A frequency counter was then attached to TP7 and P200 was adjusted for 76 kHz ± 50 Hz. The new potentiometer position was only around 3–4 degrees off of the original adjustment, but I felt better knowing a bit more about how the circuit operated.
While I was at it I also adjusted the detector transformer designated L200. This is a dual tuning core transformer with an upper and lower physical adjustment. The easiest adjustment to get to is the upper core, but that controls audio distortion and generally should be left alone unless you have the proper equipment and expertise, which I do not have either of.

By connecting a multimeter measuring DC volts across TP1 and TP2 pictured above, and with the unit tuned on frequency to a strong station the lower core can be adjusted for close to a zero volt reading on the multimeter. Be sure only the bottom core is adjusted and use a proper non-metallic adjustment tool for this procedure. There is a small hole in the circuit board to allow access from the back side of the board if a multi-core adjustment tool isn’t available.
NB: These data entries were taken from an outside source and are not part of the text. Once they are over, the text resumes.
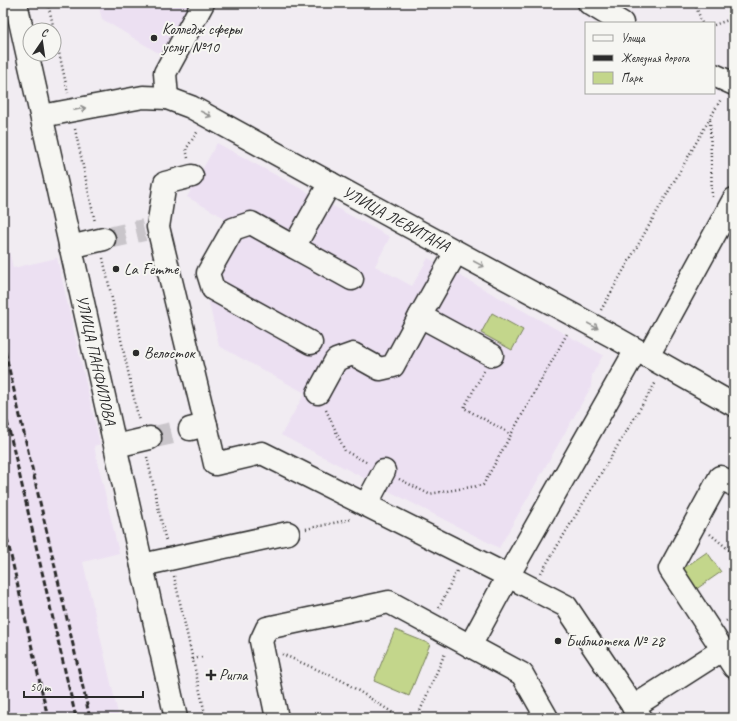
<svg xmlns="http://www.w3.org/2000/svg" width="737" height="721" font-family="Caveat,sans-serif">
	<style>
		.built { fill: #ece0f2 }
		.green { fill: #c3d68b; stroke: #77805b }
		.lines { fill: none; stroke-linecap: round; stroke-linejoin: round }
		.minor-tunnel { stroke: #c9c5ca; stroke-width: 22; stroke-dasharray: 22 11; stroke-linecap: butt }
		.minor-casing { stroke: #2b2b2b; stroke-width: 25 }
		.path { stroke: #2b2b2b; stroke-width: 2.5; stroke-dasharray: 1 3; stroke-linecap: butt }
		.minor { stroke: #f6f6f2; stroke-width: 22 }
		.rail { stroke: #2b2b2b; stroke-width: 3; stroke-dasharray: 6 3; stroke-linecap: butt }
		.oneway { stroke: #90908e }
		.poi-dot { fill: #2b2b2b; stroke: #f6f6f2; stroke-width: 1.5 }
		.labels { text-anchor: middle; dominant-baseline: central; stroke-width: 4; stroke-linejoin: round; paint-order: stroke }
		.poi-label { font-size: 16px; fill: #2b2b2b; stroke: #f6f6f2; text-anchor: start }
		.street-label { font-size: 16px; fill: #2b2b2b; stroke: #f6f6f2 }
	</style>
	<rect width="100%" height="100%" fill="#f1ecf2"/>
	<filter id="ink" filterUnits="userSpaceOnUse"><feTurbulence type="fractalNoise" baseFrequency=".025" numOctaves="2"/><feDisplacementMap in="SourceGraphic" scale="8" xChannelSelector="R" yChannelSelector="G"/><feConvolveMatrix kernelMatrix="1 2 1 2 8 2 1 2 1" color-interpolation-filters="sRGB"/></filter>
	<g filter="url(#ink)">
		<path class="built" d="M 98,3 L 195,3 L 165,57 L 102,19 Z
			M 217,143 L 390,237 L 375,266 L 412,286 L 428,258 L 603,355 L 592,375 L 591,387 L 499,548 L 281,435 L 305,393 L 219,346 L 200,265 L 225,218 L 187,197 Z
			M 3,226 L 13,268 L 57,258 L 100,444 L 94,446 L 119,553 L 83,562 L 119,718 L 3,718 Z"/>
		<path class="green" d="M 492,313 L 523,330 L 512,350 L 481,333 Z
			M 707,552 L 721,572 L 695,590 L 681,570 Z
			M 395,630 L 430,644 L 409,696 L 374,681 Z"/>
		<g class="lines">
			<path class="minor-tunnel" d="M 104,239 L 144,230
				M 150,438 L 190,429"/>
			<defs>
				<g id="minor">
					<path id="s1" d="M 16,3 L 176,718"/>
					<path d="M 589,3 L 622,23"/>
					<path d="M 714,75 L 734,84"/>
					<path d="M 167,98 L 165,73 L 203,3"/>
					<path id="s2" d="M 42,116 L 143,97 L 167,98 L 191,107 L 403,223 L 614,337 L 734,405"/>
					<path d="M 192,176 L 165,183 L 158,227 L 206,425"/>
					<path d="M 330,183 L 294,247 L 352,279"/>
					<path d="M 70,247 L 104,239"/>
					<path d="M 294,247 L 251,223 L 233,229 L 208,273 L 213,289 L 311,343"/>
					<path d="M 456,252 L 420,316 L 492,355"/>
					<path d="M 636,350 L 508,576 L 566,606 L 641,718"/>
					<path d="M 648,356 L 734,199"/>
					<path d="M 318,393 L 336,360 L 353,354 L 380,369 L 393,366 L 420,316"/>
					<path d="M 190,429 L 206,425 L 215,464 L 262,453 L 508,576 L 470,646"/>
					<path d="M 116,446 L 150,438"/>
					<path d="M 734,485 L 720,477 L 670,569 L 734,667"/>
					<path d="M 366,505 L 384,471"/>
					<path d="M 142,565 L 288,533"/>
					<path d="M 633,707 L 722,650"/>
					<path d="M 277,718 L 261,641 L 267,628 L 389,602 L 522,674 L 547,718"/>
				</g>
			</defs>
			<use href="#minor" class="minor-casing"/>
			<path class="path" d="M 48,3 L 68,93
				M 695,3 L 702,23
				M 714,25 L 734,18
				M 710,120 L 712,199
				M 75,129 L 95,222
				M 188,158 L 186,149 L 198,131
				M 103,258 L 139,421
				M 601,310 L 721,99
				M 484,371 L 464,408 L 511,434
				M 326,410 L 345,451 L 368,463
				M 147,457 L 166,542
				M 399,479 L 429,494 L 483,485 L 568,332
				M 306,529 L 352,519
				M 710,534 L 734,554
				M 541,573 L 656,382
				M 174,576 L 206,718
				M 439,608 L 457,571
				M 726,621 L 734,616
				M 282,654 L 343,681 L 401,718
				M 193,659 L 202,657
				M 417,718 L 445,653"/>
			<use href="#minor" class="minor"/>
			<path class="rail" d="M 3,343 L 90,718
				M 3,404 L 76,718
				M 3,521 L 48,718"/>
		</g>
		<defs><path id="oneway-shaft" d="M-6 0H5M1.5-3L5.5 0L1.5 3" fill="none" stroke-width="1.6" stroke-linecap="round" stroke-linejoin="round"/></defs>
		<g class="oneway">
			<use href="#oneway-shaft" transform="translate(80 109) rotate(-11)"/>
			<use href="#oneway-shaft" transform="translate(206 114) rotate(27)"/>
			<use href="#oneway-shaft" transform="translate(479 264) rotate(28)"/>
			<use href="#oneway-shaft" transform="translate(593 326) rotate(28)"/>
		</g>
	</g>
	<g class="poi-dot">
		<circle cx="154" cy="38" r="4"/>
		<circle cx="116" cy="269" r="4"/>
		<circle cx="136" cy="353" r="4"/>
		<circle cx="558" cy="641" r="4"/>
		<path d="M209 669h4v4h4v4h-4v4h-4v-4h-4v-4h4z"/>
	</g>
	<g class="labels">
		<g class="poi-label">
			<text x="162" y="29">Колледж сферы<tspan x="162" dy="18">услуг №10</tspan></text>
			<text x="124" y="269">La Femme</text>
			<text x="144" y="353">Велосток</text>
			<text x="566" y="641">Библиотека № 28</text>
			<text x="219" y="675">Ригла</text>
		</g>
		<g class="street-label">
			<text stroke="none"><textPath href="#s2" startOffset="386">УЛИЦА ЛЕВИТАНА</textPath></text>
			<text stroke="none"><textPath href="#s1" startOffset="366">УЛИЦА ПАНФИЛОВА</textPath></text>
		</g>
	</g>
	<rect width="737" height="721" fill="none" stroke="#f6f6f2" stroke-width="16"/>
	<rect x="8" y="8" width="721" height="705" fill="none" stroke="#2b2b2b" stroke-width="1.5" filter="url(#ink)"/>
	<rect x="585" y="22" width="130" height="72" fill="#f6f6f2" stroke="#a5a5a2"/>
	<rect x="593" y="35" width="20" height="6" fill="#f6f6f2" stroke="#a5a5a2"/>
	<text x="621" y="42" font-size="12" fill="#2b2b2b">Улица</text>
	<rect x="593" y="55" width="20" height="6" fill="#2b2b2b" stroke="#a5a5a2"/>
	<text x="621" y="62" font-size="12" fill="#2b2b2b">Железная дорога</text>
	<rect x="593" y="72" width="20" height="12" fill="#c3d68b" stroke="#a5a5a2"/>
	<text x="621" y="82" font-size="12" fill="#2b2b2b">Парк</text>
	<g transform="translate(42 42) rotate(13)"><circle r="19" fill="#f6f6f2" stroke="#a5a5a2"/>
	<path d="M0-3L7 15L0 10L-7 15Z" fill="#2b2b2b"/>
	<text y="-6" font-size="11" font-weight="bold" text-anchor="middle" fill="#2b2b2b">С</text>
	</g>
	<path d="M24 691v6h119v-6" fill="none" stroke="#2b2b2b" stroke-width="2"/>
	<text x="30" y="691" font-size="12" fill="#2b2b2b" stroke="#f6f6f2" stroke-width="3" paint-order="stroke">50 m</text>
</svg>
After searching many weeks for the obsolete display, I accidently came across an Ebay seller with some “Kalex Digital Clock Displays” with a part number matching my failing unit. I took a chance and placed an order, and now had to wait for it to arrive.

While waiting I did a lot of cleaning of residual flux from circuit boards and also cleaned all of the IC pins and sockets using DeoxIT D5 contact cleaner. The volume potentiometer and headphone jack were also cleaned. Interestingly the rear RCA line out jacks feed through contacts on the headphone jack when no plug is inserted and could be a source of noise if not cleaned.

The screws holding the power transformer to the back panel were a bit loose allowing it to sit at an odd angle which was corrected by gently twisting the transformer and tightening the screws snugly.
I do not know what to think about the 4.7 Megohm resistor tied to ground from one of the AC line terminals of the AUX AC power jack on the back panel. The power cord is non-polarized so this resistor has a 50/50 chance of being connected to line or neutral of the AC power cord. This is how it was originally designed according to the schematiics.

The display arrived and I replaced the original discrete wires with a pin header and then soldered the new display to the pin header. Upon power up the display worked properly just like a new unit.
I am very pleased with the new addition for the workshop audio system and it looks great paired with the DH-110 preamp.